Text excerpt —
I remember watching “Mr. Rogers’ Neighborhood” with my sister in the 1980’s, on the rare occasions we were allowed to watch television. We felt that his questions were directed through the screen to us personally. As he hung his coat, changed his shoes, and zipped up his cardigan, we, and thousands of kids just like us, settled in for a half hour of this kind man’s undivided attention.

That’s still all any of us want, I thought, watching the documentary; to feel heard, seen, loved and to be told that we are enough, just the way we are; scared, curious, unsure, confused, and still totally lovable. We are those same kids at heart.

Emerging from the theater, back into the heat of a late June afternoon and into the news of family separation at the border, I couldn’t help but wonder about a young Donald Trump and how different the world might be if he, and all children, could have grown up aware of their intrinsic worth and with the knowledge that there is nothing needed externally in order to prove that worth or to be loved.

The greatest thing we can do is to let someone know they are loved and are capable of loving.

-Fred Rogers

How different might the world be if we remembered that all we are here to do is to love and that we are given these wacky pods called families with whom to practice? With nothing to prove, no perceived internal lack to make up for, how might we act?

My mother would say to me, ‘look for the helpers. You will always find people who are helping.’ To this day, especially in times of disaster, I remember my mother’s words, and I am always comforted by realizing that there are still so many helpers-so many caring people in this world.

-Fred Rogers

While thousands of people around the country march today, to protest our government’s current policy of family separation at the border, I am with much of my family, together in Colorado for my cousin’s wedding. I can feel the presence of my beloved grandmother who would have been so happy to be here today. I think about all that families go through together, from death to divorce, elections, and illness and am beyond grateful to have been given my pod with whom to practice this thing called love.

Watercolor painting of me as a two year old, painted by my grandmother, Maryann Clarke.

Prompt a — In the passage about Mr. Rogers, starting with "Emerging from the" and going on through "might we act?", substitute "cinema" for "theater" and write the result.

Transcribed page contents —
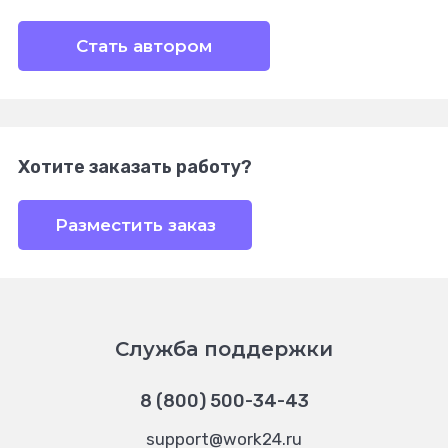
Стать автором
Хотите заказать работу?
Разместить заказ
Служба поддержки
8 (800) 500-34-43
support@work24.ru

---

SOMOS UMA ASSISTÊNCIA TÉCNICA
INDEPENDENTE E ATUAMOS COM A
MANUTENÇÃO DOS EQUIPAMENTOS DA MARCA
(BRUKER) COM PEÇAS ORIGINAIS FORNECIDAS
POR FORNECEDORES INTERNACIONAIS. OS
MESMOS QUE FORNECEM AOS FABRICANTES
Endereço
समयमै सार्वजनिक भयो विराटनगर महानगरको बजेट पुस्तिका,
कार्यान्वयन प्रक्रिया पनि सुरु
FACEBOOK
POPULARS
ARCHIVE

Prompt b — Retype the lines of the records starting with the line with "Стать автором" and going on through the line with "support@work24.ru".

Your solution a —
Emerging from the cinema, back into the heat of a late June afternoon and into the news of family separation at the border, I couldn’t help but wonder about a young Donald Trump and how different the world might be if he, and all children, could have grown up aware of their intrinsic worth and with the knowledge that there is nothing needed externally in order to prove that worth or to be loved.

The greatest thing we can do is to let someone know they are loved and are capable of loving.

-Fred Rogers

How different might the world be if we remembered that all we are here to do is to love and that we are given these wacky pods called families with whom to practice? With nothing to prove, no perceived internal lack to make up for, how might we act?

Your solution b —
Стать автором
Хотите заказать работу?
Разместить заказ
Служба поддержки
8 (800) 500-34-43
support@work24.ru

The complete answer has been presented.